■ To-do item
The answer is the line that contains "[198,251,270,264] [22,270,254,284] [22,289,94,299]" followed by every later line of the entries below, each repeated exactly, and nothing else.

Image comparison data
┌──

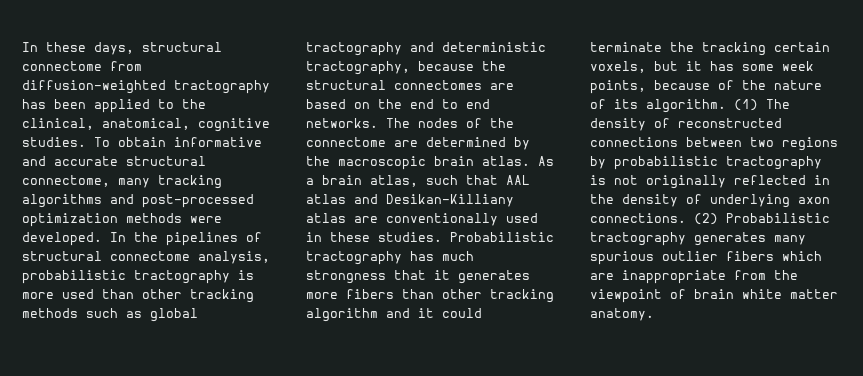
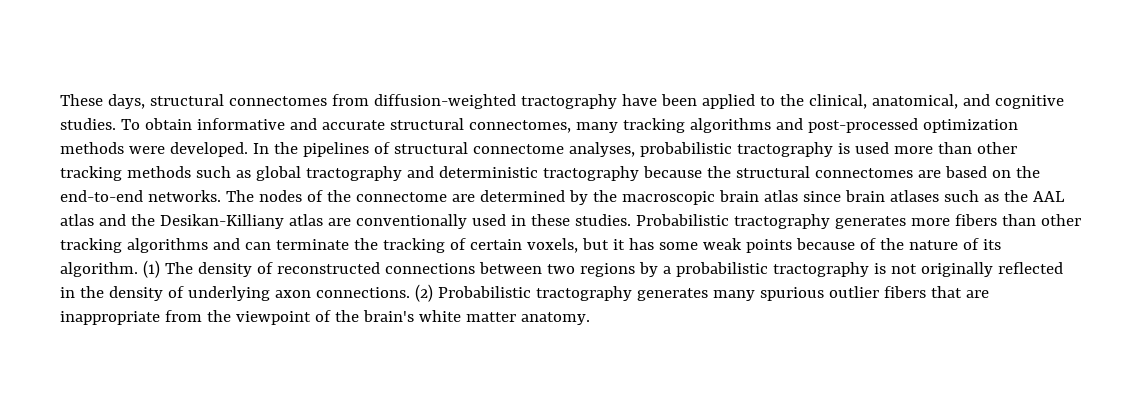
[22,42,86,52] In these -> [60,94,103,106] These
[22,61,102,71] connectome -> [228,96,327,106] connectomes
[22,99,46,109] has -> [621,94,657,106] have
(190, 124) none -> [962,94,990,106] and
[22,175,110,187] connectome, -> [468,120,571,133] connectomes,
[198,251,270,264] [22,270,254,284] [22,289,94,299] analysis, probabilistic tractography is more used -> [568,142,933,157] analyses, probabilistic tractography is used more
[306,61,410,75] tractography, -> [542,166,639,181] tractography
[410,99,490,109] end to end -> [60,190,143,202] end-to-end
[482,156,554,166] [306,175,498,187] atlas. As a brain atlas, such that -> [763,190,1028,202] atlas since brain atlases such as the
(378, 199) none -> [130,214,155,226] the
[410,251,474,261] [306,270,450,284] has much strongness that it -> (830, 221) none
[306,308,482,322] algorithm and it could -> [126,238,271,253] algorithms and can
(766, 49) none -> [449,238,466,250] of
[782,61,814,71] [590,80,646,94] week points, -> [702,238,792,253] weak points
(606, 162) none -> [662,266,671,274] a
[782,251,822,261] which -> [930,286,962,298] that
[694,289,734,299] brain -> [334,310,414,322] the brain's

└──

■ Your solution
[198,251,270,264] [22,270,254,284] [22,289,94,299] analysis, probabilistic tractography is more used -> [568,142,933,157] analyses, probabilistic tractography is used more
[306,61,410,75] tractography, -> [542,166,639,181] tractography
[410,99,490,109] end to end -> [60,190,143,202] end-to-end
[482,156,554,166] [306,175,498,187] atlas. As a brain atlas, such that -> [763,190,1028,202] atlas since brain atlases such as the
(378, 199) none -> [130,214,155,226] the
[410,251,474,261] [306,270,450,284] has much strongness that it -> (830, 221) none
[306,308,482,322] algorithm and it could -> [126,238,271,253] algorithms and can
(766, 49) none -> [449,238,466,250] of
[782,61,814,71] [590,80,646,94] week points, -> [702,238,792,253] weak points
(606, 162) none -> [662,266,671,274] a
[782,251,822,261] which -> [930,286,962,298] that
[694,289,734,299] brain -> [334,310,414,322] the brain's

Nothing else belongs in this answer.